Telehealth abortion care is popular
Telehealth abortion care became a lifeline for patients in abortion-restrictive states after the Supreme Court overturned Roe v. Wade in 2022, and recent estimates suggest nearly two-thirds of U.S. abortions are medication abortions. A March 2026 Guttmacher Institute report showed that in 2025, patients in states that ban abortion increasingly turned to telehealth while fewer traveled out-of-state to obtain care.
This shift can be partially attributed to the Biden-era rule change, when the FDA removed a longstanding requirement for mifepristone to be dispensed by a provider in-person.
In October 2025, Louisiana Attorney General Liz Murrill sued the FDA over this rule change, asking a federal district court to declare it unlawful and block its implementation. In February 2026, the district court allowed GenBioPro and Danco Laboratories, the pharmaceutical companies that respectively manufacture generic and name-brand versions of mifepristone, to intervene in the case.
The Fifth Circuit’s May 1 ruling threw abortion access into chaos.
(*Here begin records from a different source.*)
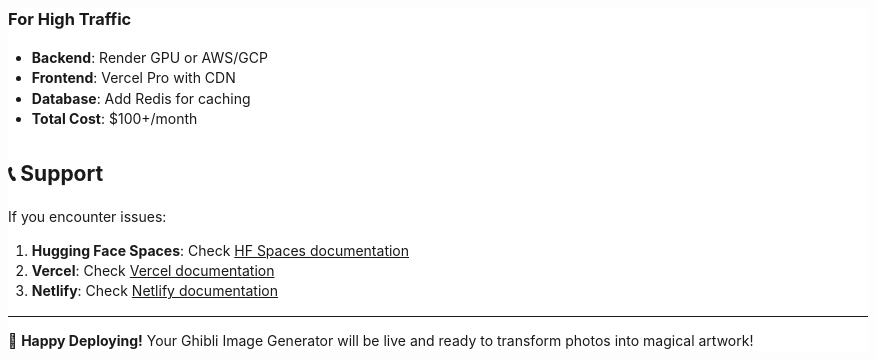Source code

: ### For High Traffic
- **Backend**: Render GPU or AWS/GCP
- **Frontend**: Vercel Pro with CDN
- **Database**: Add Redis for caching
- **Total Cost**: $100+/month

## 📞 Support

If you encounter issues:

1. **Hugging Face Spaces**: Check [HF Spaces documentation](https://huggingface.co/docs/hub/spaces)
2. **Vercel**: Check [Vercel documentation](https://vercel.com/docs)
3. **Netlify**: Check [Netlify documentation](https://docs.netlify.com)

---

🎨 **Happy Deploying!** Your Ghibli Image Generator will be live and ready to transform photos into magical artwork!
“This ruling is a blueprint for how abortion bans are meant to operate in a post‑Roe country—by reaching across state lines, surveilling pregnant people and their providers, and recasting patients as victims to justify the investigation, arrest, and jail time of providers,” National Institute for Reproductive Health President Christian LoBue said in response to the Fifth Circuit’s ruling.
“Medication abortion is safe, effective, and widely used,” she continued, “and telehealth has been a critical way for patients—especially those in rural areas or who can’t take time off work—to access care.”
This is a developing story. RNG will update this article as the case continues.